Iran hires more long-range assault UAVs, set to teach ‘drone hunting’ in schools
Iran’s aircraft sector claims giant advancements in designing and manufacturing drones, including those with assault capabilities. It comes as Iran’s aerospace industry eyes raising security levels early on – by bringing alien drone hunting into schools.
Lieutenant commander of the Iranian Navy, Rear Admiral Gholam Reza Khadem Biqam, has revealed that dozens of new surveillance and assault UAVs have been delivered to the country’s Navy.
“At present, the Navy is in possession of drones in proper sizes and with good range that are used for our intelligence domination in the region,” Khadem Biqam told Iran’s Fars News Agency (FNA) on Tuesday.
Commander of Khatam ol-Anbia Air Defense Base, Brigadier General Farzad Esmayeeli, acknowledged in June that Iran’s most common homemade UAV is the long-range Sarir (Throne) drone which is capable of carrying high-precision cameras and air-to-air missiles.
“These missiles enable Sarir to confront and combat multiple targets, including invading UAVs,” he said.
Esmayeeli also announced to troops the arrival of a more advanced drone, Haazem, set to be introduced on Air Defense Day in September. Haazem will reportedly be produced in short-, mid- and long-range versions – specializing in reconnaissance, air defense, ground assault, or serving as training targets for national air defenses.
Last week, Brigadier General Farzad Esmayeeli said that Iran’s airspace is rarely violated these days due to constant preparedness of frontier guards.
“Perhaps some time ago there were some drones which sought to enter the country and they were hunted down or a number of drones came close to the country’s borders and then receded, but at present they are not seen and the enemy is afraid of sending drones to Iran,” Esmayeeli declared in the north-eastern city of Mashhad on Saturday. “Such flights have severely decreased, but we are still vigilant,” he added.
The Islamic Revolution Guards Corps (IRGC) electronic warfare divisions can sufficiently override an alien drone guidance system by capturing it and forcing a landing on Iranian territory – which Tehran says has already happened. In December 2011, Iran’s air defense forces captured intact America’s top-secret RQ-170 Sentinel drone.
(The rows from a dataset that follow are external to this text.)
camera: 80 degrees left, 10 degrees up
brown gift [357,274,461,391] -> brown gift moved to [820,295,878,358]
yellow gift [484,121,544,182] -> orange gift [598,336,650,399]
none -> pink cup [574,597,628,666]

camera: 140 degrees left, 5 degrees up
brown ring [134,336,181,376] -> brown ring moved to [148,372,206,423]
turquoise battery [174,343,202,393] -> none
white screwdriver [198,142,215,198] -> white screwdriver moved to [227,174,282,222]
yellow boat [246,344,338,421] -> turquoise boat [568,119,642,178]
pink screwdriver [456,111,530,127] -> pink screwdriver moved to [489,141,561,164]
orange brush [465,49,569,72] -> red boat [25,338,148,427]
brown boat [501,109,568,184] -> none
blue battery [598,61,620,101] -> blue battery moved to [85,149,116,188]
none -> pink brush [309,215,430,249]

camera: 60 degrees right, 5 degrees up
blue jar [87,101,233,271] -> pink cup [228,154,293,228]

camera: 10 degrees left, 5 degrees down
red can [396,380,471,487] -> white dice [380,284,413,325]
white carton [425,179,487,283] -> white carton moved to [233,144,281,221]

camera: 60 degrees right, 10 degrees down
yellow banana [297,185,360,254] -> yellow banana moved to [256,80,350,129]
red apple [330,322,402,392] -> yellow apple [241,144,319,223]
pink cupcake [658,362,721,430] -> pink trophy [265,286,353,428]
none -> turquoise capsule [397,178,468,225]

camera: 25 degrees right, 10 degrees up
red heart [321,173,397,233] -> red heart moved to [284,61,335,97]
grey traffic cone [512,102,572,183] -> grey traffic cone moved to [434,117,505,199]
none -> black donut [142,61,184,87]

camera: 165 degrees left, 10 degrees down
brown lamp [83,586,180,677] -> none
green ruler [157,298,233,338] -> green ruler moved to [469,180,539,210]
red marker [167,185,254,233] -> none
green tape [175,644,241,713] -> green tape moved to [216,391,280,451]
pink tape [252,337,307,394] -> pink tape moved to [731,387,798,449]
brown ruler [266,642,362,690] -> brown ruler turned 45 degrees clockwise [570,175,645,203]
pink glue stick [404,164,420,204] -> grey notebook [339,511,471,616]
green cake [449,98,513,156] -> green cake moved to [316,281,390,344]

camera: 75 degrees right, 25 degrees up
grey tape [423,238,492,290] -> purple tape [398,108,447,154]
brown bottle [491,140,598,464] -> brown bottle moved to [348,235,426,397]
A year later, in December 2012, the IRGC Navy hunted down the American ScanEagle drone, which is “usually launched from large warships.”
Drone hunting might soon become a special course of study in Iranian schools.
“This year, we will witness changes in the contents, teachers and teaching hours of the defensive preparedness lesson,” remarked deputy commander of Iran’s Basij Forces, General Ali Fazli, as quoted by FNA. The Basij Forces are a paramilitary group of young volunteers.
FNA noted that drone-hunting would become part of a larger “defensive preparedness curriculum” to be taught in both junior and senior schools, for two and three hours every week respectively.
It is expected that schoolchildren would be taught the hacking of drone controls rather than how to shoot them down with conventional weapons.